— Да, что тут рассказывать. Что тут рассказывать! — закричал Томас, вскакивая на ноги. — И о бунте заключенных тоже нечего рассказывать?
— Я его не застала, — солгала она.
— Херня полная!
Бакстер была слегка ошарашена. Она никогда от него не слышала подобных ругательств.
— Ты заявляешься сюда вся в крови…
— Подумаешь, всего-то пара царапин.
— …тебя могли убить разбуянившиеся арестанты, ты рисковала жизнью только для того, чтобы повидать самого опасного человека во всей стране!
— У меня нет времени на препирательства, — ответила она, надевая пальто.
— Ну конечно! — в отчаянии воскликнул Томас, выходя за ней на кухню. — О том, что завтра ты улетаешь в Нью-Йорк, ты тоже не сочла нужным мне сообщить.
Потом немного помолчал и, уже тише, добавил:
— Эмили, я не понимаю, почему ты думаешь, что мне нельзя доверять?
— Давай продолжим этот разговор после моего возвращения, — попросила она, подделываясь под его спокойный тон.
Томас долго на нее смотрел, а когда она натянула сапоги, лишь кивнул, признавая свое поражение.
— Присмотри за Эхо, — сказала Эмили.
Поднялась и вышла в коридор. Томас улыбнулся, увидев, что она надела его смешные шапочку и перчатки. Для него было непостижимо, что эта женщина с помпоном на голове, усиленно пытающаяся сдуть с глаз волосы, заслужила столь удивительную репутацию среди коллег — по крайней мере тех немногих, с которыми она соизволила его познакомить.
Детектив подошла к двери.
— И чем, черт бы их всех побрал, ты можешь помочь в этом деле? — бросил он.

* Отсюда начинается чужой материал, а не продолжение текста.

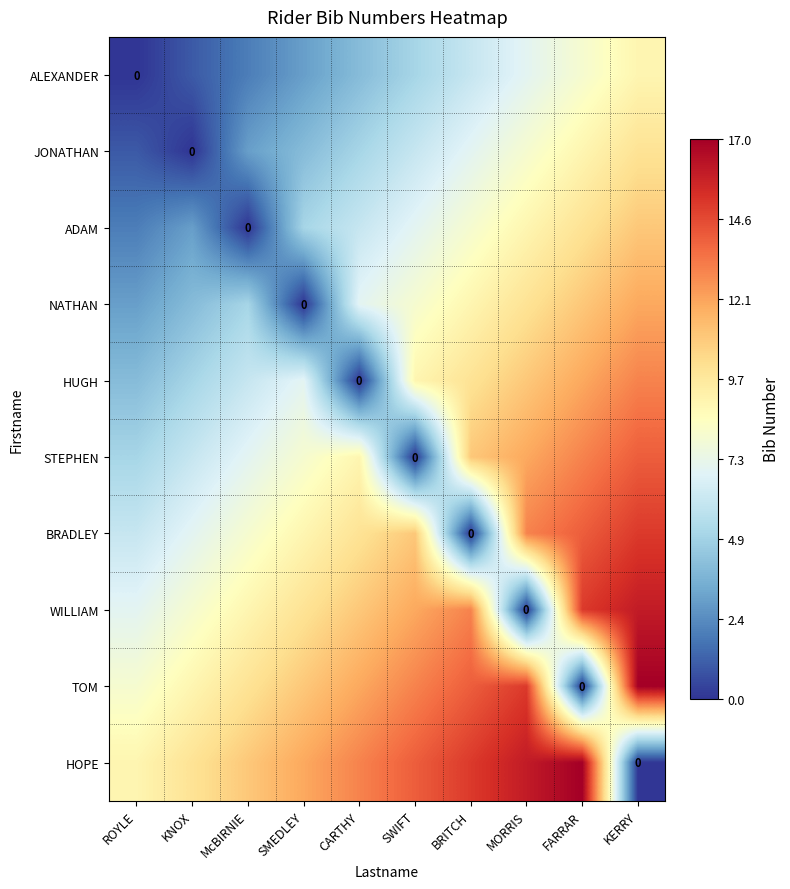

Between KERRY and McBIRNIE, which is larger?

KERRY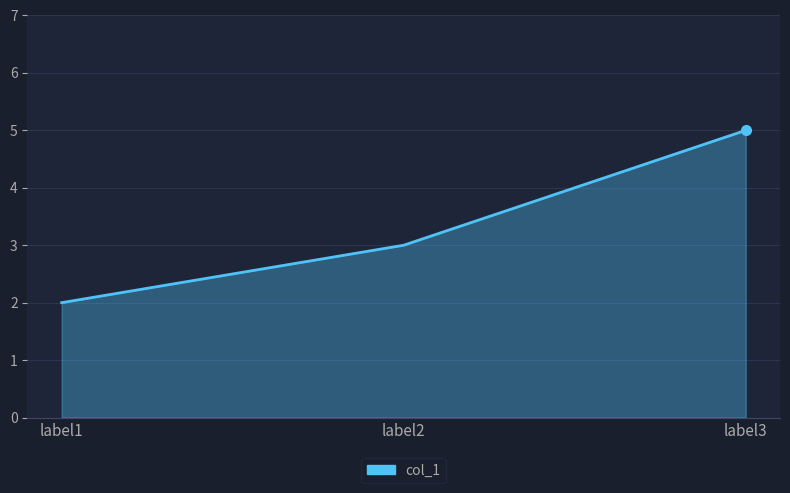

What is the maximum value shown in the chart?

5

Они оба прекрасно понимали, что это был отнюдь не вопрос мимоходом: это была мольба все ему рассказать перед тем, как она уедет; возможность показать, что с этого момента все будет по-другому; вопрос о возможности совместного будущего, наконец.
Эмили чмокнула его в щеку.
За ее спиной щелкнул дверной замок.
Руша разбудили звуки песни «Эйр Хостесс» в исполнении группы «Бастед», лившиеся из динамика его телефона. Он быстро взял трубку, чтобы не слышать противный рингтон, и хриплым шепотом ответил:
— Руш.
— Руш, это Кертис.
— Все нормально? — встревоженно спросил он.
— Да-да, все хорошо. Я ваших домочадцев не потревожу?
— Нет, — зевнул он, спускаясь по лестнице на кухню, — не волнуйтесь, их и из пушки не разбудишь. Что случилось?
— Просто я забыла, когда за вами утром надо заехать, в семь или в половине седьмого.
— В семь, — бодро ответил Руш и посмотрел на часы.
Стрелки показывали 2 часа 52 минуты ночи.
— Понятно, — невнятно ответила она, — а мне почему-то казалось, что в половине.
Руш подозревал, что для звонка в столь странное для светской болтовни время на самом деле была другая причина. Когда агент ФБР замолчала, Руш уселся как можно удобнее на холодном полу и сказал:
— Кошмарный день. Было здорово вернуться домой и поговорить с близкими о случившемся.
Он умолк, дав повиснуть тишине, чтобы коллега ухватила намек, будь у нее такое желание.
— Э-э-э… честно говоря… я совсем одна… — наконец, призналась агент.
Женщина говорила так тихо, что он с трудом разбирал ее слова.
— Да, ваш дом далековато, — ответил он.
— Дело не в этом… в Штатах у меня тоже никого нет.